WHAT IS ASKED:
Please copy the lines from the very first one through the line that contains "genus: Adiantum", both included, reproducing each one character for character.

+++

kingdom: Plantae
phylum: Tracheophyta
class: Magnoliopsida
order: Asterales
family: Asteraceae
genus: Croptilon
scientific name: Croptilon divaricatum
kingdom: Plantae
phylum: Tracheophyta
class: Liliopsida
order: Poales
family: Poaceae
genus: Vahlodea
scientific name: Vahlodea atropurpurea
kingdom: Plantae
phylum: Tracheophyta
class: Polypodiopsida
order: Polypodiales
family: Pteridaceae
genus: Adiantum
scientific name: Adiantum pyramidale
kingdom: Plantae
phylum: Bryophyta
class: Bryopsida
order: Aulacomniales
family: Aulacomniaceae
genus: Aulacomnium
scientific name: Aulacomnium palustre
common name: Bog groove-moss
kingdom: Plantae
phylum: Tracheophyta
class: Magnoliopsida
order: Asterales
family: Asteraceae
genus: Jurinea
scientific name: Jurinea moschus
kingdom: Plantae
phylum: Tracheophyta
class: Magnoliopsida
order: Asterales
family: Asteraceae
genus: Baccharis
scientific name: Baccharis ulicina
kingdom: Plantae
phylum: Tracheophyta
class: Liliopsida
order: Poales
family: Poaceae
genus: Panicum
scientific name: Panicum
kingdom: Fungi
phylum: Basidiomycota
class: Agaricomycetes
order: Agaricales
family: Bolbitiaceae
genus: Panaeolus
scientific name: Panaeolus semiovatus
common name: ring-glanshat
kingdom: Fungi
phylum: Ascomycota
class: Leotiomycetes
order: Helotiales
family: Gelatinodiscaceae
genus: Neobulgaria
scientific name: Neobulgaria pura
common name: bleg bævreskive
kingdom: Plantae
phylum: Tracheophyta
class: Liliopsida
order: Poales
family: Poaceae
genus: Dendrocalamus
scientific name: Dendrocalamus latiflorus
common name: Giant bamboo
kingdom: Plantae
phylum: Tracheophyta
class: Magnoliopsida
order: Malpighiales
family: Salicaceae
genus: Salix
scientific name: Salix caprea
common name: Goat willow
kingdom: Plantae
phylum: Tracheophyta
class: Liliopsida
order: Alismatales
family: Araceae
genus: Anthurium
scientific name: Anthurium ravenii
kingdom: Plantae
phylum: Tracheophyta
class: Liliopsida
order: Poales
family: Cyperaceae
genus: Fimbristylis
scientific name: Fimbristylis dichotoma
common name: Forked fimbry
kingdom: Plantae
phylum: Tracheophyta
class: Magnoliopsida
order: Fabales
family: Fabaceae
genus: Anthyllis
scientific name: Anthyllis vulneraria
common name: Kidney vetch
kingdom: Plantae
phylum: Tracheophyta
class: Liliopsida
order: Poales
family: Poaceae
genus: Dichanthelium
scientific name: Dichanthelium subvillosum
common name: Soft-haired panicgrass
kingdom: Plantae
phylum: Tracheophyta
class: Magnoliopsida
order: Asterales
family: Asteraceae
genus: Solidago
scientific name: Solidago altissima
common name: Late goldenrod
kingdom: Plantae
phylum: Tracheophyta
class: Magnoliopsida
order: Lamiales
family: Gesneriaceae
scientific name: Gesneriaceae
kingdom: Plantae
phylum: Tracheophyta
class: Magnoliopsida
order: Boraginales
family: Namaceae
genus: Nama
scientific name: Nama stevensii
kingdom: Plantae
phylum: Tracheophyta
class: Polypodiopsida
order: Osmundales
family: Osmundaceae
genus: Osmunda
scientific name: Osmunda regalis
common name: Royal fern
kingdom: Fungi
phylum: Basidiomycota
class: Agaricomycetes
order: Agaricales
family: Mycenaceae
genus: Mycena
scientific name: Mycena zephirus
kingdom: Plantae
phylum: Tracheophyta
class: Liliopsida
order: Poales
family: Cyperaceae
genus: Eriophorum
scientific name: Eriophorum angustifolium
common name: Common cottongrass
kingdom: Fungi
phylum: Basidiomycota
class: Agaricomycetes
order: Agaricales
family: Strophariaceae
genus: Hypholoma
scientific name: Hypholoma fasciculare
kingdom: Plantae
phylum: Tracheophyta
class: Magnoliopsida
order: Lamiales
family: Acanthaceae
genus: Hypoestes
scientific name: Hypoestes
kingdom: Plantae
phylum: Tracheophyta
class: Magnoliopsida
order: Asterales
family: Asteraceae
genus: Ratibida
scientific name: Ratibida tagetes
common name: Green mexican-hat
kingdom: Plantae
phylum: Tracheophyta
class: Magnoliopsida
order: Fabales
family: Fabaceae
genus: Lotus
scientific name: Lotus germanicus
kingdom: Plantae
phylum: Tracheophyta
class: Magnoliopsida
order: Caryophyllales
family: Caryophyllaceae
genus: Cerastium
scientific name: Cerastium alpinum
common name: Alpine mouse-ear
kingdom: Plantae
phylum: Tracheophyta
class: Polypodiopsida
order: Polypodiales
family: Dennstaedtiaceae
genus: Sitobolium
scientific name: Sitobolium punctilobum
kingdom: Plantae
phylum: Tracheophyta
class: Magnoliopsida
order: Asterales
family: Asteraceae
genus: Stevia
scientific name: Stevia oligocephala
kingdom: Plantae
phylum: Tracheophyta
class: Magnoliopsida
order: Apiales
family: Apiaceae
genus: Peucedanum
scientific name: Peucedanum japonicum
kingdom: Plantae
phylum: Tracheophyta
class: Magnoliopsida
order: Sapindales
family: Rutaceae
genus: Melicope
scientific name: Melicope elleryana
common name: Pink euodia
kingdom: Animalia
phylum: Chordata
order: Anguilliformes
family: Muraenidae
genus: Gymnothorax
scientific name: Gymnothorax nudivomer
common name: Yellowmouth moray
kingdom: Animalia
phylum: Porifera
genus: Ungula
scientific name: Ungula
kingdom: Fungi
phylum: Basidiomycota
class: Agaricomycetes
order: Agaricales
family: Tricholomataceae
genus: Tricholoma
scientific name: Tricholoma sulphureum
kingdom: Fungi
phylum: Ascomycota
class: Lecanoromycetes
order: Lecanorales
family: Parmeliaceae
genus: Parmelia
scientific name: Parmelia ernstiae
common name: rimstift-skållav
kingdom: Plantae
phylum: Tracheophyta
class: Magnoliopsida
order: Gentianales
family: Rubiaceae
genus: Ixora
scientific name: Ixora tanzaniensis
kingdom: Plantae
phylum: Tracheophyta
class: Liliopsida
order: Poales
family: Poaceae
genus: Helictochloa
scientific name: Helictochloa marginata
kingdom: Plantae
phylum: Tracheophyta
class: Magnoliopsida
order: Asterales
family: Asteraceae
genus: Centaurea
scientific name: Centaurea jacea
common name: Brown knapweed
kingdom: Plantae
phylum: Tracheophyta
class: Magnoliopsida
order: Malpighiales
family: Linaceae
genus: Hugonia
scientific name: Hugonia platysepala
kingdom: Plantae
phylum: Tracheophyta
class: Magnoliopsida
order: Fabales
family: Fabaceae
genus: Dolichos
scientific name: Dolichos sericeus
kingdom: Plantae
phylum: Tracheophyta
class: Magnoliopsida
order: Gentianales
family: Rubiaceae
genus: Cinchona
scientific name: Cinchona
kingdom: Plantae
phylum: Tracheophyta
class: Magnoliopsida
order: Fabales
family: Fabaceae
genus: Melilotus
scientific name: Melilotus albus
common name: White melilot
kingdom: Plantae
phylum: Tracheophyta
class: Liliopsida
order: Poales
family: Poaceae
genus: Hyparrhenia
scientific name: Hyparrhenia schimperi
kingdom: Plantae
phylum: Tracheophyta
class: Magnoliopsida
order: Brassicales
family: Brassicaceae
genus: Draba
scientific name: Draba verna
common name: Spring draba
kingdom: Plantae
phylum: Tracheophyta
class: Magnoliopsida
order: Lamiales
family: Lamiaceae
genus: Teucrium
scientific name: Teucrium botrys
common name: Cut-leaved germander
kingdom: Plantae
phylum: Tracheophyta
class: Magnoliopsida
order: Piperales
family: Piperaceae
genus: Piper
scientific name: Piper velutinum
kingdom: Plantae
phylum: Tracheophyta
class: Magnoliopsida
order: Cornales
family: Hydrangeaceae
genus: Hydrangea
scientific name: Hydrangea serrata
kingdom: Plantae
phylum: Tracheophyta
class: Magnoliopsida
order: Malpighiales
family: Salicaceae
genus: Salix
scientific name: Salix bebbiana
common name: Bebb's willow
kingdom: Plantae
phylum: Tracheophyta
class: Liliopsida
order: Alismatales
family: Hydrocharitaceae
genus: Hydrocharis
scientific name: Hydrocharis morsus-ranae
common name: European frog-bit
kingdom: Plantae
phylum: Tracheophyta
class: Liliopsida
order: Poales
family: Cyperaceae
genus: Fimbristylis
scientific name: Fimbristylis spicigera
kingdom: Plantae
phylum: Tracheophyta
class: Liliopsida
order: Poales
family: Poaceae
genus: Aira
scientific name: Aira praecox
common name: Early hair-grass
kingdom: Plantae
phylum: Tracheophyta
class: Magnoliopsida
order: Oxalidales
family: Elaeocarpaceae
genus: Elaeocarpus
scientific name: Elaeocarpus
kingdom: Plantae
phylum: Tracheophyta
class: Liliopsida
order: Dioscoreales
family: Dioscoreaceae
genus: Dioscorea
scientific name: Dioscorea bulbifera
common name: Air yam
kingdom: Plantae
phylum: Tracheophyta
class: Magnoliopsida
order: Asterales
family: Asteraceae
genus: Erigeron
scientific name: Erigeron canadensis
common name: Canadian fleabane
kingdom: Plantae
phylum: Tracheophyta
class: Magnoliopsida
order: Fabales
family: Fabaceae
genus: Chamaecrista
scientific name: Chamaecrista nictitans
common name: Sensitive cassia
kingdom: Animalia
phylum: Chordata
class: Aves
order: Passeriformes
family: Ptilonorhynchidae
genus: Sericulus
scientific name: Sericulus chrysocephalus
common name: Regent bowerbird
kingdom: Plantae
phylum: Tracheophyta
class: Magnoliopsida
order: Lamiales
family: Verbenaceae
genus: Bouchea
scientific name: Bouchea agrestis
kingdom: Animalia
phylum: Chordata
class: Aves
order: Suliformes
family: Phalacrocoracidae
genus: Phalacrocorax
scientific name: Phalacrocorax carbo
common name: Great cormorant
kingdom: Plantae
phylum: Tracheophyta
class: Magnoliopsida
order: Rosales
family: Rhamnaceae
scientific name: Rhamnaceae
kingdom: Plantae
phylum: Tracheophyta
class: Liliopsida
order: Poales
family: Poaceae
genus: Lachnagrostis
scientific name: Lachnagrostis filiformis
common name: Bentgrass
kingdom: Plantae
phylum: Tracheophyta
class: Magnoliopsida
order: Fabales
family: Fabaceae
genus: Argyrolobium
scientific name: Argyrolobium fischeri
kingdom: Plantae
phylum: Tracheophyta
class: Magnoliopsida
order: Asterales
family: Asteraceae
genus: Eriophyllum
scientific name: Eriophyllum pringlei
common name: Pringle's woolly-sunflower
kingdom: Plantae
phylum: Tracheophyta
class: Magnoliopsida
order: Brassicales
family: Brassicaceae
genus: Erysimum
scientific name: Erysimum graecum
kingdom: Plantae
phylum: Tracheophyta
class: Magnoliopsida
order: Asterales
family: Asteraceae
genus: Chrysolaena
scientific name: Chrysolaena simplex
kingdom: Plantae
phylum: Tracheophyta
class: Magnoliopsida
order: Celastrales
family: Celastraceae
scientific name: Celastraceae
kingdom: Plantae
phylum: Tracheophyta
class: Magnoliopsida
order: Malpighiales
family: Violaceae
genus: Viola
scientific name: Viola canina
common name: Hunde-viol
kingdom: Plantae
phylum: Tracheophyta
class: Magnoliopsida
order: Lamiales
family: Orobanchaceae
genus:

+++

RESPONSE BELOW:
kingdom: Plantae
phylum: Tracheophyta
class: Magnoliopsida
order: Asterales
family: Asteraceae
genus: Croptilon
scientific name: Croptilon divaricatum
kingdom: Plantae
phylum: Tracheophyta
class: Liliopsida
order: Poales
family: Poaceae
genus: Vahlodea
scientific name: Vahlodea atropurpurea
kingdom: Plantae
phylum: Tracheophyta
class: Polypodiopsida
order: Polypodiales
family: Pteridaceae
genus: Adiantum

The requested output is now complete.